We didn’t get to see much of Loki in Avengers: Endgame, but his brief appearances showed that the character remains one of the most charismatic in the Marvel Cinematic Universe. Loki disappearing from The Avengers-era New York with the Tesseract has led to some fevered speculation over what this means for him and the wider Marvel timeline, and now, we finally have some answers, with Joe and Anthony Russo explaining how the Space Stone will affect Tom Hiddleston’s trickster god.
Joe recently commented that the intention was Loki would “correct the past timelines at the point that the stones left,” saying:
“Loki, when he teleports away with the Time Stone, would create his own timeline. It gets very complicated, but it would be impossible for [Cap] to rectify the timeline unless he found Loki. The minute that Loki does something as dramatic as take the Space Stone, he creates a branched reality.”
All this seems to set up the upcoming Loki television series on Disney’s new streaming platform, with the Space Stone being used to give the character relative freedom to bounce between different alternate timelines.
The multiverse idea is one that should give Marvel the means to tell stories that the events of the recent MCU films have touched on, including a WandaVision series with Scarlet Witch and Vision. However, the time travel gambit is one that already required lengthy reshoots on Avengers: Endgame, as well as some intense debates over the implications of Steve Rogers’ alternate timeline.
I’m all for time travel if it serves the story, but taken too far and the concept becomes a get out clause for Marvel writers, whereby anything that doesn’t quite make sense can be justified as an ‘alternate timeline.’ This takes us dangerously close to “a wizard did it” territory. What I would love to see is the MCU multiverse actually doubling down on the chaos of alternate timelines, much as DC has done so with its many ‘Crisis’ storylines.

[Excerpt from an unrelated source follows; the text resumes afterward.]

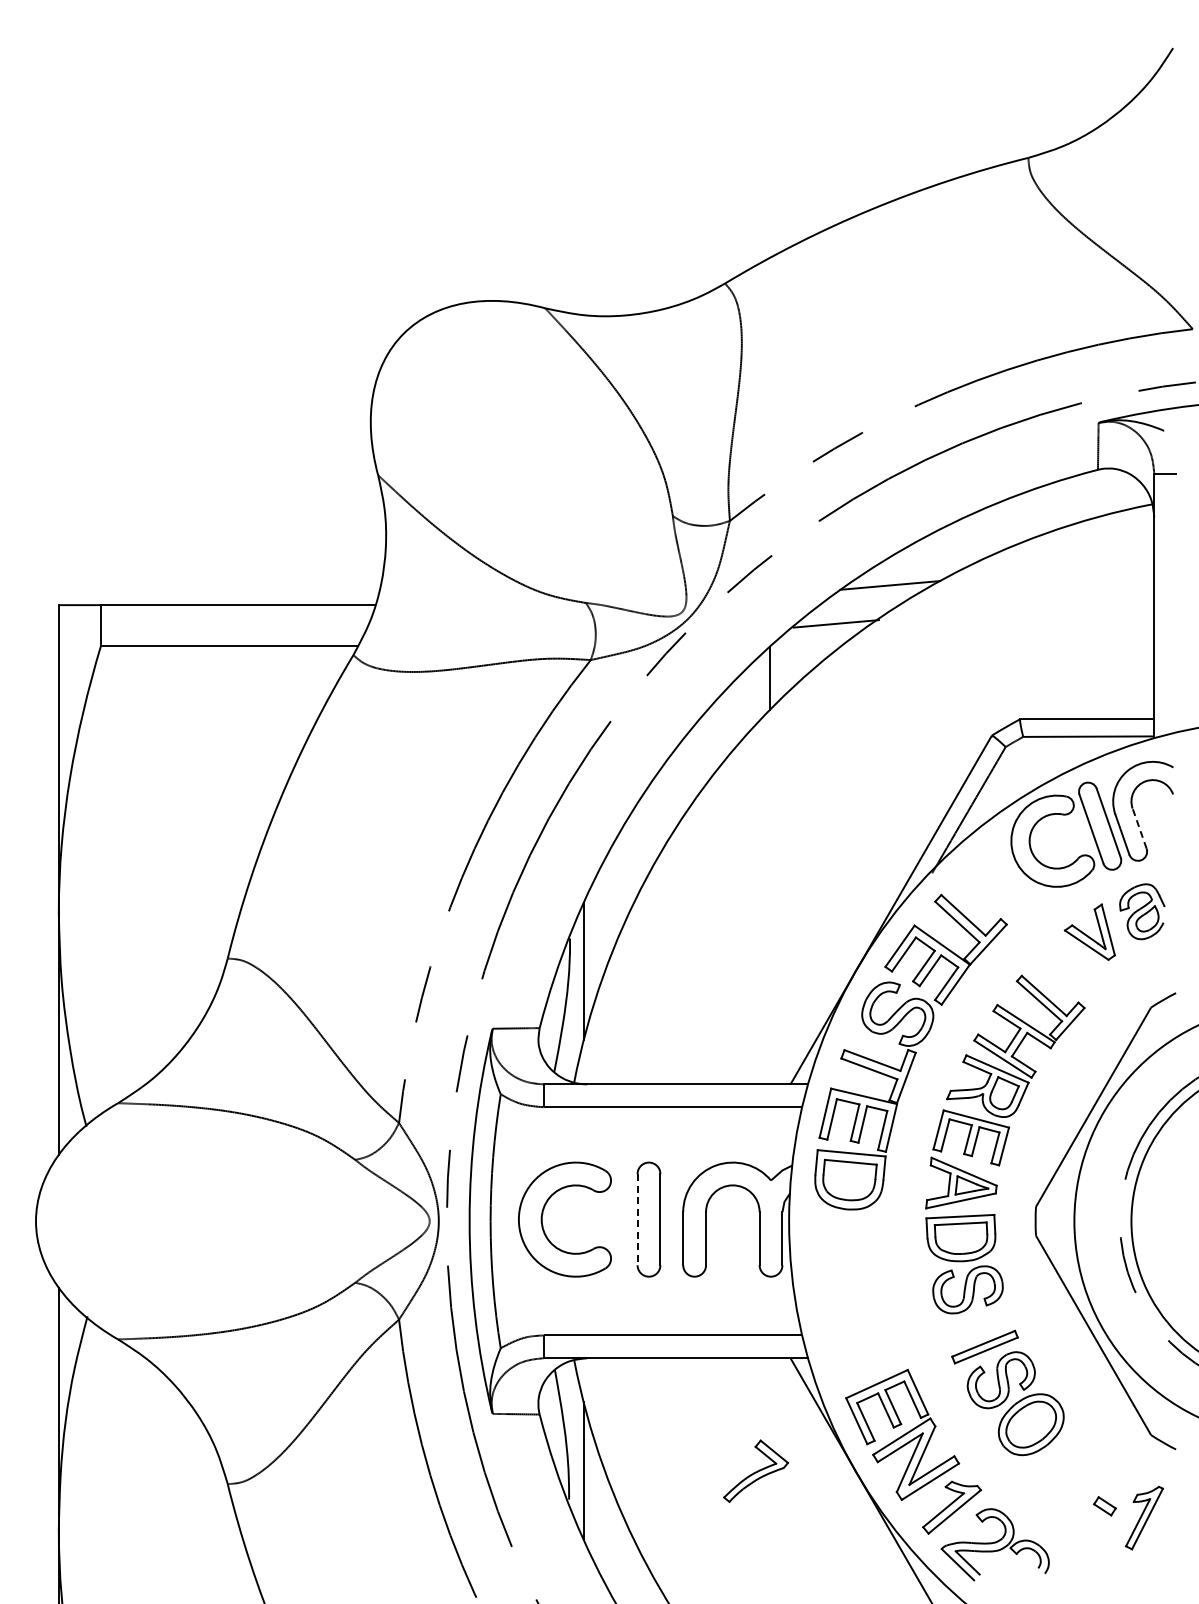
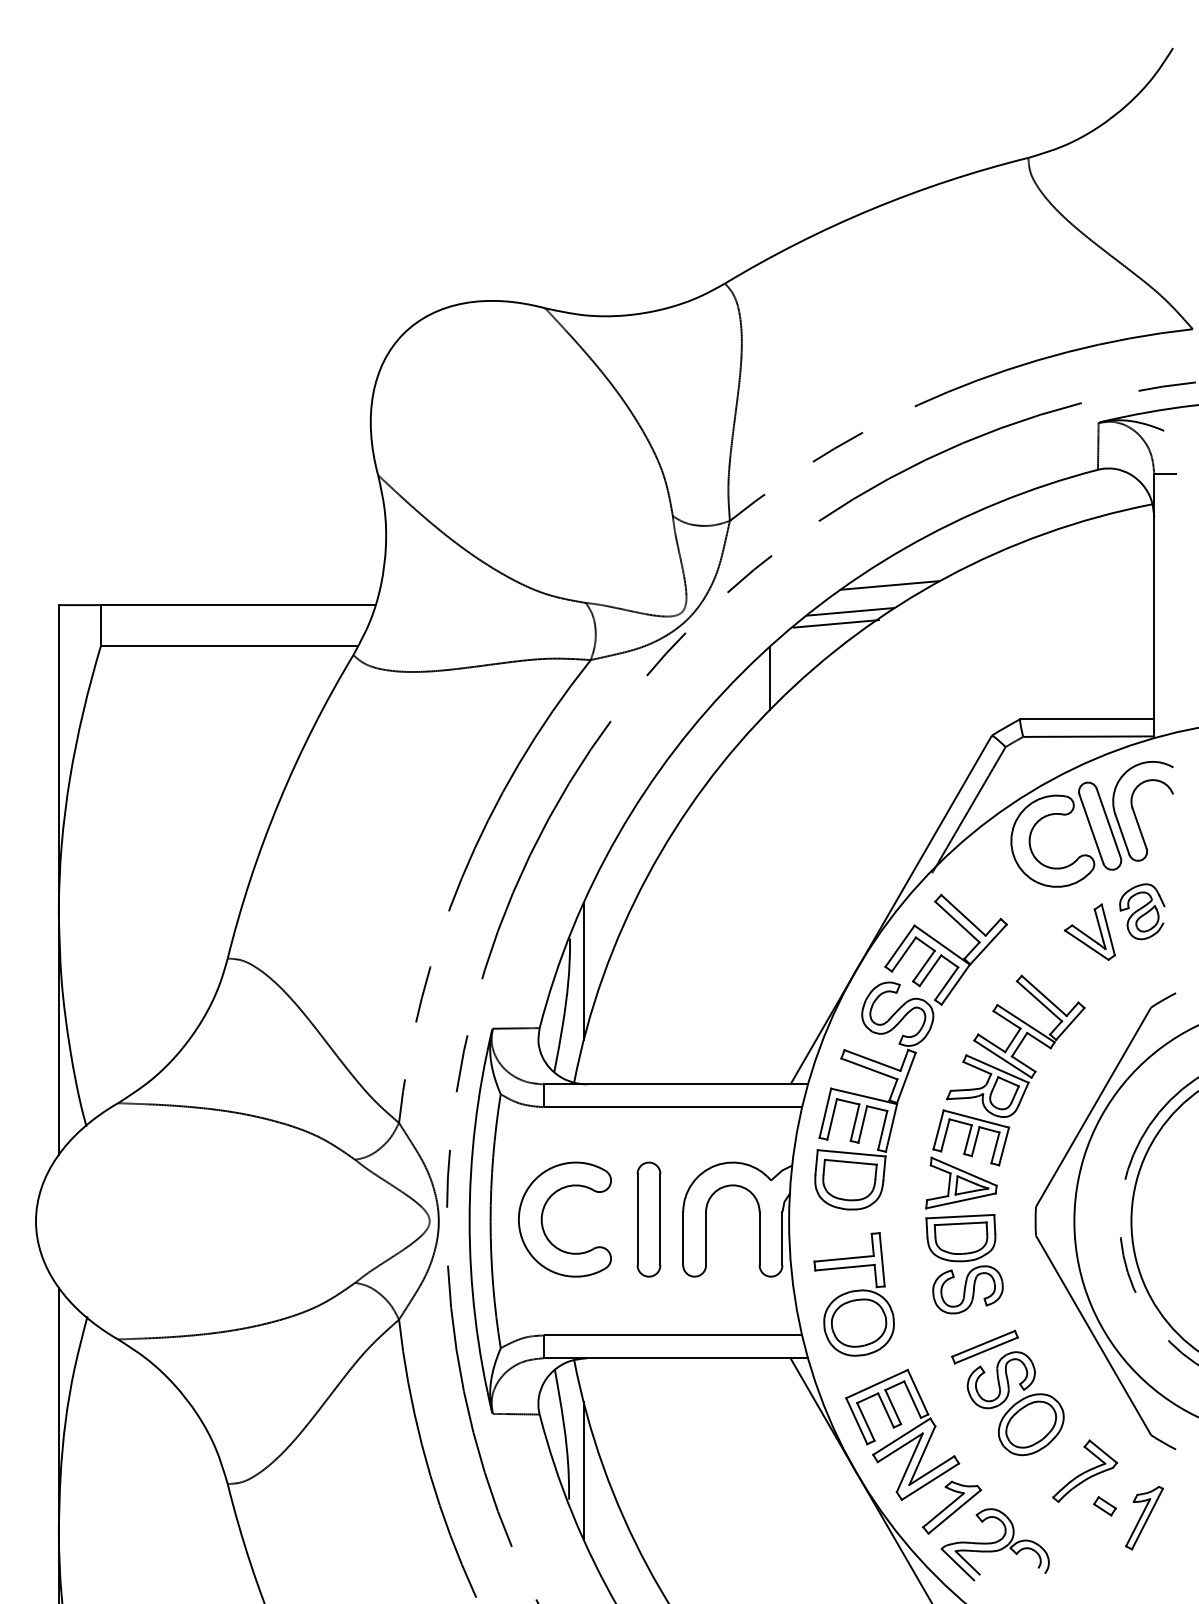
line at (850, 611): none -> present
line at (1139, 828): dashed -> solid
line at (637, 1219): dashed -> solid
part at (853, 1294): none -> present
part at (756, 1470) position: (756, 1470) -> (1085, 1470)
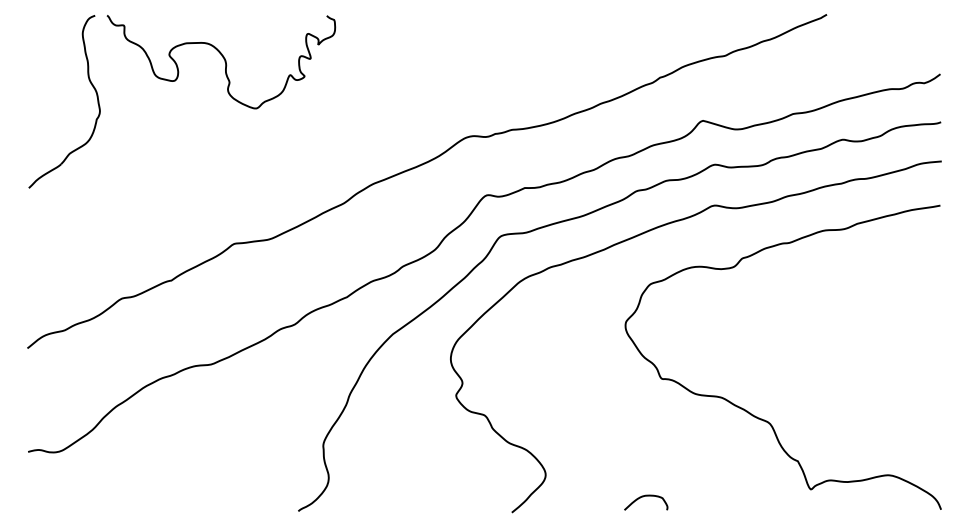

After all, multiple timelines and versions of characters is an intriguing prospect, as shown in Spider-Man: Into the Spider-Verse.
In any case, Loki’s love of mischief should tie nicely into this chaos, and my hope is that the upcoming TV series will see him do some damage to the established continuity of Avengers: Endgame, making the character’s journey a dark version of Quantum Leap where he basically messes up Marvel’s history.